Her byline comes across the Google Alerts here at The WON because she writes about the outdoors. Shauna Stephenson, outdoor editor for a newspaper in Wyoming, devotes herself to telling about outdoor experiences with a personal touch, and she also harbors a devotion to scrupulous research — whether it’s tracking bears with a state agency or talking to folks about the pine beetle problem. We’re hoping there are a lot more Shauna gals out there coming up in the next generation, willing to search out stories that make us think or that just plain motivate us to go outdoors.
I am the outdoor editor for the Wyoming Tribune Eagle in Cheyenne. For my money, there’s no better job than that of an outdoor writer.
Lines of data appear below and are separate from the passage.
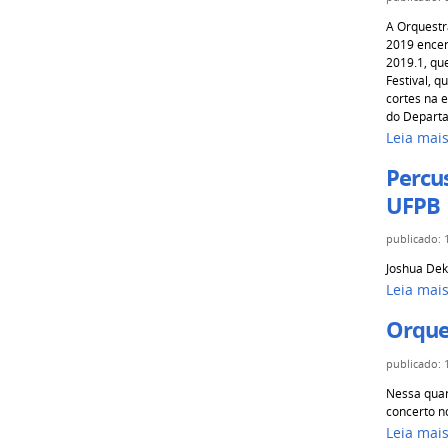
A Orquestr
2019 encer
2019.1, qu
Festival, 
cortes na 
do Departa
Leia mai
Percu
UFPB
publicado
:
Joshua De
Leia mai
Orques
publicado
:
Nessa quar
concerto n
Leia mai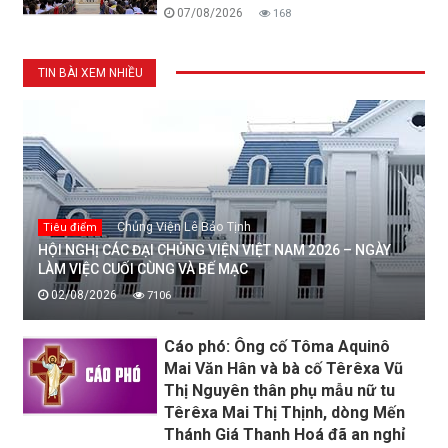
07/08/2026
168
TIN BÀI XEM NHIỀU
Chủng Viện Lê Bảo Tịnh
Tiêu điểm
HỘI NGHỊ CÁC ĐẠI CHỦNG VIỆN VIỆT NAM 2026 – NGÀY
LÀM VIỆC CUỐI CÙNG VÀ BẾ MẠC
02/08/2026
7106
Cáo phó: Ông cố Tôma Aquinô
Mai Văn Hân và bà cố Têrêxa Vũ
Thị Nguyên thân phụ mẫu nữ tu
Têrêxa Mai Thị Thịnh, dòng Mến
Thánh Giá Thanh Hoá đã an nghỉ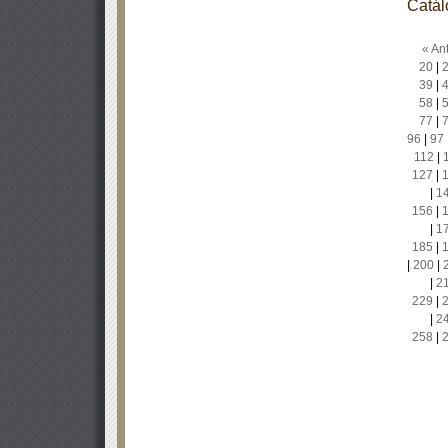
Catál
« Ant
20
|
39
|
58
|
77
|
96
|
97
112
|
127
|
|
1
156
|
|
1
185
|
|
200
|
|
2
229
|
|
2
258
|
I’ve been in the news business since I was 16 years old, working my way up from humble beginnings in a chemical laden window-less room, cataloging molding negative sleeves for the hometown newspaper to hiking, hunting, and fishing in the wilds of Wyoming for a paycheck.
I still pinch myself some mornings.
At the time, I begged for that first job, nagging the local editor until, in an effort to stop my daily phone calls, he hired me on. I have always had a soft spot for story-telling and telling the stories of the outdoors is no different. After obtaining a journalism degree from Iowa State University, I moved to Wyoming and as they say, the rest is history. The West has always been my home, whether I knew it or not.
After a short stint as a daily reporter and photographer, I moved over to the outdoors desk. I have been able to expand the scope of outdoor reporting, moving from the typical “go here, do this” story to covering the bigger picture. I strive to give each story the bigger picture, bringing conservation, ecology, geology, and hopefully some introspection or humor to each piece.
Since then I have expanded into the freelance world, writing and photographing for publications such as Women’s Adventure, Rocky Mountain Magazine and Grey’s Sporting Journal.
I have met amazing people and seen amazing things. I have seen a moon so bright it was like the sun, felt the tug of the river’s wildest trout and been so close to a grizzly I could count her whiskers. It is, quite simply, the most humbling and fulfilling job I have ever had.
I love to experience the outdoors face-to-face. To boil it down to single recreational activities is difficult. Yes, I love to hunt and fish, camp and hike. But it is the process of discovery that intrigues me – to know a mountain range and a single mountain intimately. I love the highs and lows the natural world dishes out – the adrenaline of a hunt, the buzz of a big fish against the zen of an afternoon spent glassing or peacefulness of a campfire. It’s a yin and yang that fits my personality so well.